‘Silent’ tech layoffs despite massive labour shortages
As the year comes to an end, Russian companies are laying off IT staff. Back in 2022, the government and employers were bending over backwards to keep them in the country, offering exemption from military service, preferential mortgages and pay rises. But two-decade-high interest rates are taking a toll: despite an unprecedented shortage of qualified staff, Russian companies have started to halt expensive projects with unclear returns, while cutting costs and staff.
- The surprise wave of lay-offs — amid nationwide labour shortages in almost every civilian sector — are being carried out both by tech companies, and by IT departments in companies from other sectors. Companies themselves are trying to hush it up, various IT recruiters told The Bell.
- “You could call it a silent round of lay-offs,” one recruiter said. In fact, layoffs have been happening throughout 2024, but in recent months they’ve become more frequent. “Nobody’s going to put it out there in public,” the recruiter told The Bell. “They’ll say: ‘Well, yeah, we fired everyone. Yeah, the whole department, the whole project. But these aren’t lay-offs, what are you talking about?’”.
- Mass redundancies have occurred at VK — Russia’s second largest IT company and a potent Kremlin propaganda tool — and leading mobile operator MTS, two market sources told The Bell. Samolet, one of the largest development companies, is another believed to have cut its IT department. Finally, state-run Sberbank is starting to trim its development costs, even though CEO German Gref harbors dreams of turning the bank into a tech giant inspired by Silicon Valley’s big hitters.

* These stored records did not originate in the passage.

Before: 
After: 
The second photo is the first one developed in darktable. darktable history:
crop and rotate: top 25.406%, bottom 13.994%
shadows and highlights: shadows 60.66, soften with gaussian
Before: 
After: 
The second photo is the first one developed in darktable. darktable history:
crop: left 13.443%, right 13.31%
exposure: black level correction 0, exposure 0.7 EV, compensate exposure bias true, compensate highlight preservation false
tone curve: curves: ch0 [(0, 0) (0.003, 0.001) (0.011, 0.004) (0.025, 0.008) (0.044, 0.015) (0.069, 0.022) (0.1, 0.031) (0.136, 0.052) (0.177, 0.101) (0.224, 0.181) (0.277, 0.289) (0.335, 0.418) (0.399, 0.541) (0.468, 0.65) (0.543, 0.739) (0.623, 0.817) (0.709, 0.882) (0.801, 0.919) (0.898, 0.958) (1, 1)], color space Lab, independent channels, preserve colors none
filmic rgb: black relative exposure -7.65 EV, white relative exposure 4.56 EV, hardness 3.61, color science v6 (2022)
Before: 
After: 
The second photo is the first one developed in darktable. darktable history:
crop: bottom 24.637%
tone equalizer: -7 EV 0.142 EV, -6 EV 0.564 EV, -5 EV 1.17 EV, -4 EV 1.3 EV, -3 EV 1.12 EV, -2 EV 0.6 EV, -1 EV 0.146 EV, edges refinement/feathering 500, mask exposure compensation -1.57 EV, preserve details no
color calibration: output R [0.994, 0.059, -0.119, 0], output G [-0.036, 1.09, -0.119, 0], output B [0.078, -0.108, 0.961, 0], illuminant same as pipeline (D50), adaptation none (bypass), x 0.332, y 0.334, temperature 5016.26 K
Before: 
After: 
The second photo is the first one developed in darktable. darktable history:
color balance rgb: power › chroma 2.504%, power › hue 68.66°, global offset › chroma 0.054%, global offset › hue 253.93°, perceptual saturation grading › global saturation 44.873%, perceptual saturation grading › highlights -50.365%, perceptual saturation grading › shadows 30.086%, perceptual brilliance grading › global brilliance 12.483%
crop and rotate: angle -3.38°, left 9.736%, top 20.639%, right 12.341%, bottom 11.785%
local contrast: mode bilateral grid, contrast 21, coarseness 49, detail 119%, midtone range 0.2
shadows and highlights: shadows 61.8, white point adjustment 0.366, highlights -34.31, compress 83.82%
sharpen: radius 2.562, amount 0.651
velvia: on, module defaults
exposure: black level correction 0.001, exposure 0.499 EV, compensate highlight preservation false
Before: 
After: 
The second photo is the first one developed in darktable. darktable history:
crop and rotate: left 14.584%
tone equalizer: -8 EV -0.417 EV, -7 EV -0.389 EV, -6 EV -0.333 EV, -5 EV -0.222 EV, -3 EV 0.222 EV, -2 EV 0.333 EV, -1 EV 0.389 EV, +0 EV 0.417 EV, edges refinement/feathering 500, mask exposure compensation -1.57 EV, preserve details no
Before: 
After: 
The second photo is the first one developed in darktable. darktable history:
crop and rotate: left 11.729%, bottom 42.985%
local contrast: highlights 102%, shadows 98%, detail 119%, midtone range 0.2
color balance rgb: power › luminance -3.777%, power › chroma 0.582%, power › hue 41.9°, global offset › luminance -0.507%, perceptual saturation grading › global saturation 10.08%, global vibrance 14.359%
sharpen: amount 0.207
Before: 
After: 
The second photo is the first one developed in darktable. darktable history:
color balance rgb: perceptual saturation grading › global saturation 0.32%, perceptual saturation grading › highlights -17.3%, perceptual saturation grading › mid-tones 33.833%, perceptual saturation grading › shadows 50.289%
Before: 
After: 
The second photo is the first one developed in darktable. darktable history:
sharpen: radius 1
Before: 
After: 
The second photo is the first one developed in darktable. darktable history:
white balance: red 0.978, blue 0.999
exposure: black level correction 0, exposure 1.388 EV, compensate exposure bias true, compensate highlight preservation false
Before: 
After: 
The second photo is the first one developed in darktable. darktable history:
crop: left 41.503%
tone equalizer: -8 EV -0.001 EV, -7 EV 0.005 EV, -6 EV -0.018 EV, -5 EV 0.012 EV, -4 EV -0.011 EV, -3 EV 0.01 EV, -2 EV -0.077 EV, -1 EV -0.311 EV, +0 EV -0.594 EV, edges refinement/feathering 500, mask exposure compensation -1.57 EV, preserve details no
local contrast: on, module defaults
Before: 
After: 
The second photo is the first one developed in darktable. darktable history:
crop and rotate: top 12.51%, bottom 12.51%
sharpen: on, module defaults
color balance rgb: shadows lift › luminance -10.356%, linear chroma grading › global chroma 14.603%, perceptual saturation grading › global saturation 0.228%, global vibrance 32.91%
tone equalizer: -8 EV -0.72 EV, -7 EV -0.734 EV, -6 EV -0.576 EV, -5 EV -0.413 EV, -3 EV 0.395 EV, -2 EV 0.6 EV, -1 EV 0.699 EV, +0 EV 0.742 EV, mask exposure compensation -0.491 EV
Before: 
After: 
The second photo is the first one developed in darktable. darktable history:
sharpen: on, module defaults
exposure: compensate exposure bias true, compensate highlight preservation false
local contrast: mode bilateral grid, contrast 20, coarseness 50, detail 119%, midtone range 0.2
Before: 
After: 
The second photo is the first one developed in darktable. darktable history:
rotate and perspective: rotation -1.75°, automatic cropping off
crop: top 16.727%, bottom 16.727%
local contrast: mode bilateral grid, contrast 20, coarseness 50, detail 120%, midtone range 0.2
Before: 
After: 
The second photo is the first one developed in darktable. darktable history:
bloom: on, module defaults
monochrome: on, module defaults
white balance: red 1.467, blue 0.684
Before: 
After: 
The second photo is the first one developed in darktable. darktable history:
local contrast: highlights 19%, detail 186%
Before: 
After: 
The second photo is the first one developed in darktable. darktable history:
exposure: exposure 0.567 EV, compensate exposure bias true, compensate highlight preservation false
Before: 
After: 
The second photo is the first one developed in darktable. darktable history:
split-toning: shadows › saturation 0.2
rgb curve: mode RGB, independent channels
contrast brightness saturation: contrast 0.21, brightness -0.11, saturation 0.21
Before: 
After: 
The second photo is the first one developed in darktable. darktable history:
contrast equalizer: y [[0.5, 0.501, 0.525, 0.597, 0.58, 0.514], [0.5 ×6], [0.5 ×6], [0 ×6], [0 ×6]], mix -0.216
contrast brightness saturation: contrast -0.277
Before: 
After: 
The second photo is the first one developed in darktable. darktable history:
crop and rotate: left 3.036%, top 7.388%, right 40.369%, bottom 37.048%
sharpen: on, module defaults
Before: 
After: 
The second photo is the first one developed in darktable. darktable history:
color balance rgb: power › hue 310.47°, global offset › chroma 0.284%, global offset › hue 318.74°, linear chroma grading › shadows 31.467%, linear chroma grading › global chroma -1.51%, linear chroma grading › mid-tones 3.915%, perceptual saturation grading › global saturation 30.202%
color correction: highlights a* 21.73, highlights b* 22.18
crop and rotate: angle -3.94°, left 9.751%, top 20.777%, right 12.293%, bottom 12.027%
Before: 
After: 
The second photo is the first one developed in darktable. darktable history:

- The main reason for the layoffs is the same as the main problem facing Russian businesses overall — high interest rates. Borrowing costs have climbed significantly since summer 2023, when they first moved into double digits. In late October, the Central Bank raised the base rate to 21%, the highest level since 2003. This pushes up market rates for borrowing and returns on deposits. The bank assumes that more expensive loans will slow the rate of borrowing, while high returns on savings will encourage the population to save and restrict demand. All of that helps the battle against inflation, it says.
- Meanwhile, the government needs funds to pay for its war. IT staff, who have been something of a “sacred cow” in recent years, now face tax rises. All of this prompts businesses to abandon expensive long-term projects with uncertain returns, market sources told The Bell. As a result, entire teams are being cut, with both marketers and developers facing the axe.
- “IT specialists came at a high price and companies’ earnings did not increase that much,” one source explained. “In addition, there were many long-term projects, or projects that never took off. The market was overheated so, in fact, we are now seeing an optimization.” One IT recruiter told The Bell: “We get whole teams coming to us” after being laid off.
Why the world should care
Tech layoffs are a bad sign. “The economy is in the shit,” was how one of The Bell’s sources put it. “It seems like everybody needed IT specialists, there was a shortage of personnel and all that. But there’s no money to develop the market and marketing tools have collapsed. Although we need marketers and IT specialists, there’s no money. But everybody is hiding this — because the Russian economy cannot be in the shit.”